__Dataset entries__:

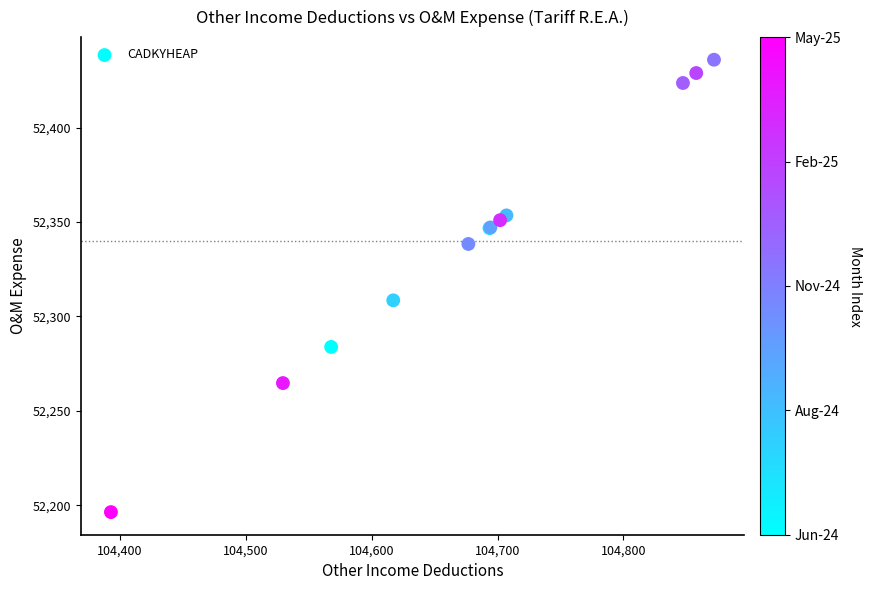

What Y value in the scatter plot is closest to 52316?

52308.6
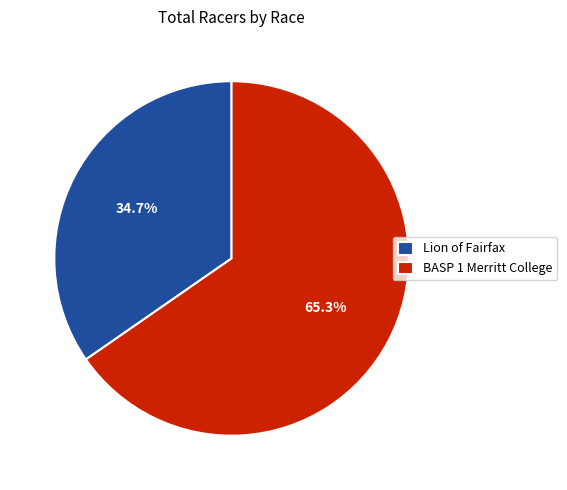

How many segments does this pie chart have?

2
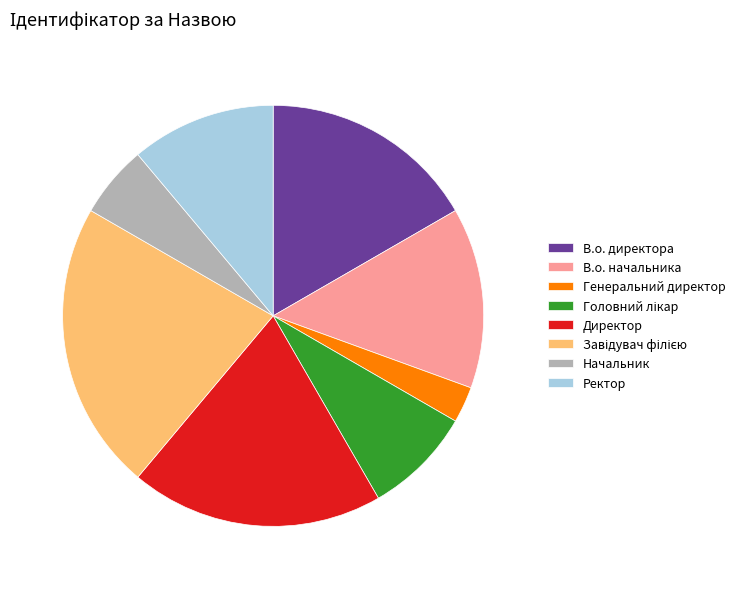

What is the smallest slice in the pie chart?

Генеральний директор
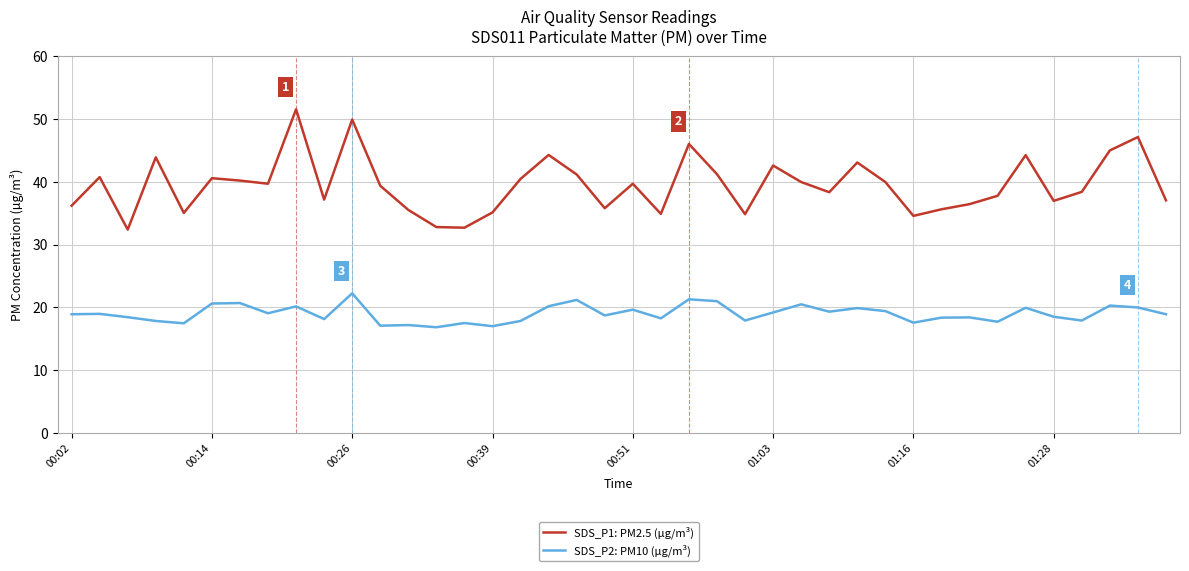

Does the chart display data point markers on the line(s)?

No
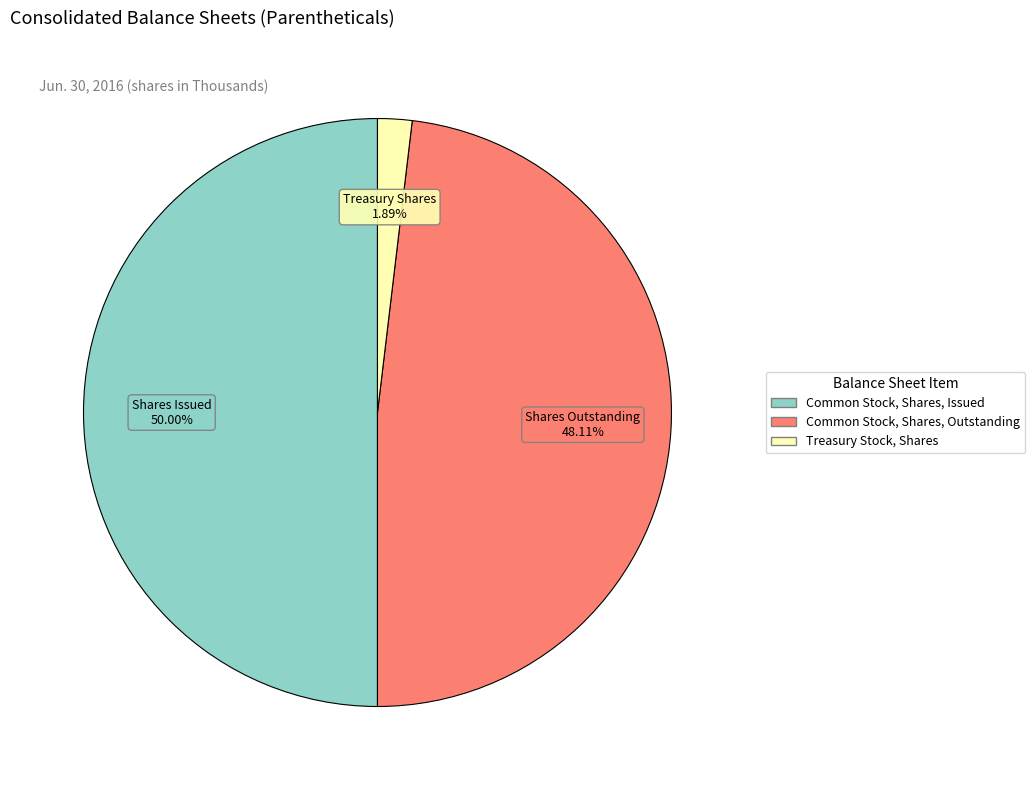

Combined, do Common Stock, Shares, Outstanding and Common Stock, Shares, Issued account for over 50%?

Yes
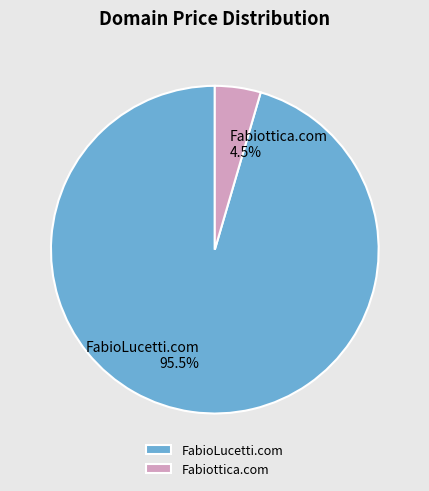

How many segments does this pie chart have?

2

__WHAT THE TASK REQUIRES__: Recast everything in the records from the line containing "Combined, do Common" down to the end as a Markdown table with the columns n and Line. Number the rows, skip blank lines, and leave the pictures out.

__ANSWER TO THIS EXERCISE__:
| n | Line |
|---|---|
| 1 | Combined, do Common Stock, Shares, Outstanding and Common Stock, Shares, Issued account for over 50%? |
| 2 | Yes |
| 3 | How many segments does this pie chart have? |
| 4 | 2 |